- Healthcare industry groups remain concerned about collapsing evaluation and management (E/M) payment rates for most office visits, but the groups are generally more supportive of the final E/M payment changes.
In the recently finalized 2019 Medicare Physician Fee Schedule (PFS) rule, CMS announced that it will consolidate payment rates for E/M office/outpatient visits for Levels 2 through 4 starting in 2021. The federal agency would keep a separate payment rate for Level 5 E/M office/outpatient visits to account for the needs of medically complex patients.
By 2021, physicians can also use add-on codes when billing for E/M office visits Levels 2 through 4 to account for the specific needs and care of patients.
The federal agency finalized the E/M payment changes after industry-wide pushback. Under the proposed 2019 Medicare PFS rule, CMS wanted to collapse the payment rates for all upper levels of E/M office/outpatient visits. And physicians would start using the single/blended payment rate in 2019.
Industry leaders opposed the proposed consolidation of payment rates for Levels 2 through 5 of E/M office visits, arguing that a single rate for the levels would penalize physicians who treat the sickest patients.
But the stakeholders are changing their tune in light of the finalized changes to E/M payment rates.
For example, the American Hospital Association’s Senior Vice President of Public Policy Analysis and Development Ashley Thompson said, “We also appreciate that the agency responded to our concerns and mitigated its proposal to consolidate evaluation and management codes for providers.”
“CMS will now retain three levels of codes and delay implementation until 2021, which will allow us to work with the agency to ensure that physicians who treat a disproportionate number of higher-acuity patients are not financially penalized,” she added.
The hospital association had urged CMS in September 2018 to not finalize the proposal to collapse the payment rates for E/M office visits Levels 2 through 5. Reducing payments for all levels of E/M visits would devalue provider time and increase the pressure on physicians to maximize the number of patients they see each day, the association argued.
AMGA also recently commended CMS for modifying its final E/M payment policies after the industry group criticized the federal agency for its proposals.
“AMGA today stated that it is encouraged that Centers for Medicare & Medicaid Services (CMS) opted not to finalize a proposed change to Evaluation and Management (E/M) office visit codes in the new physician fee schedule rule,” the group said in an official statement.
The industry group had opposed the proposed changes to E/M payment rates, explaining that the proposal would disrupt physician workflows and referral patterns.
But the final policy keeping the E/M Level 5 payment rate will help to resolve the issues identified by AMGA, the group’s President and CEO explained.
“AMGA members were very concerned that CMS was moving too aggressively in its plan to streamline the payment and coding for E/M office visits, particularly those providers who treat a large number of complex patients,” said Jerry Penso, MD, MBA. “Maintaining the code for the most complex patient visits somewhat alleviates that concern.”
The maintenance of a separate payment rate for Level 5 E/M office visits was also a welcome change for the Association of American Medical Colleges (AAMC).
“While we continue to review the rule, we appreciate that CMS acknowledges our concerns about the importance of appropriate payments for complex patients,” the association wrote. “Physicians who are associated with medical schools and teaching hospitals treat many patients with complex needs, and we look forward to working with CMS to ensure that payments accurately reflect the resources and effort needed to care for these patients.
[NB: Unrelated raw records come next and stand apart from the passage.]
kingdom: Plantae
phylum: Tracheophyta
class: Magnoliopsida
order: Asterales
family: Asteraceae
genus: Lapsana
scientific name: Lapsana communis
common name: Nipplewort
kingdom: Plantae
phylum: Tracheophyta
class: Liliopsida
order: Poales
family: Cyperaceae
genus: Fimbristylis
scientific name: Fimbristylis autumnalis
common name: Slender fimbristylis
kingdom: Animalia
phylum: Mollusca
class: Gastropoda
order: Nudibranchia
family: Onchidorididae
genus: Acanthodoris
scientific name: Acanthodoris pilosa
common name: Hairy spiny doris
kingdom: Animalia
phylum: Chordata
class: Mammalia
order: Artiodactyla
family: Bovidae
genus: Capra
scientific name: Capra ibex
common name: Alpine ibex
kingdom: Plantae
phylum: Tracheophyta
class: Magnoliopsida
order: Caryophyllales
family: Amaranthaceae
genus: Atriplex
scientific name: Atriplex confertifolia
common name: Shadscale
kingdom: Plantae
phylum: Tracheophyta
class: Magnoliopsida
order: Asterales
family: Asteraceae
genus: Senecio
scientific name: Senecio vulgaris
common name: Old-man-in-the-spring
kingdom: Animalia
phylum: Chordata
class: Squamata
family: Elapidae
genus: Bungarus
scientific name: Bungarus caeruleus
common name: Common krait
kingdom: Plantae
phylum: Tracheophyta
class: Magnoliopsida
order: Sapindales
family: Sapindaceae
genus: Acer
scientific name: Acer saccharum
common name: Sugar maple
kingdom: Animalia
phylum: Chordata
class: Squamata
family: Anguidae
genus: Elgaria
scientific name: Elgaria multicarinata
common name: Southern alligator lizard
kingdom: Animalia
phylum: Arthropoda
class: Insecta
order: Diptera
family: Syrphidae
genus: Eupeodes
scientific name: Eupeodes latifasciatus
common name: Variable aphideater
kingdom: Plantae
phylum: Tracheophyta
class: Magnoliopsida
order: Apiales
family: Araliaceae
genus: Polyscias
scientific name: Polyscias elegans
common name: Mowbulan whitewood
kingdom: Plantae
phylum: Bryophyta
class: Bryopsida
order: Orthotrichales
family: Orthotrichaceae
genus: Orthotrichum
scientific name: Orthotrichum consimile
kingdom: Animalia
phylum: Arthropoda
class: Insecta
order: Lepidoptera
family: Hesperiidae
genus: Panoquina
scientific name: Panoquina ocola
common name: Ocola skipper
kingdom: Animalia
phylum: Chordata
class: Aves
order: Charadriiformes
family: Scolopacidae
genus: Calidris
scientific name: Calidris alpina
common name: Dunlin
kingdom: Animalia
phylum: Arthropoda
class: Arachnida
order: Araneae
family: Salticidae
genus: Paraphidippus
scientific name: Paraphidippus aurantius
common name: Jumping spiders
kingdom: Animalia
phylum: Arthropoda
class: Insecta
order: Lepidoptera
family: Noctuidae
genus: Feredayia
We also are happy that CMS took our recommendation and did not finalize proposed changes to the multiple procedure payment reduction policy.”
While the delay and revision of the collapsed E/M payment rates was a positive for the Medical Group Management Association (MGMA), the changes in the final rule may not be enough for the industry group to fully support the rule.
“[T]here's more work to be done,” Anders Gilberg, MGMA’s Senior Vice President of Government Affairs, said in an emailed statement.
“Blending payments rates in 2021 won't necessarily reduce burden, especially with CMS’s newly required add-on codes,” he continued. “MGMA will continue to examine the rule, leverage feedback from members, and work with CMS to create meaningful burden reduction for physician practices across the country.”
Industry groups are more supportive of the E/M payment changes included in the final 2019 Medicare PFS rule. However, the groups still have two years to work with CMS to refine the new payment policy.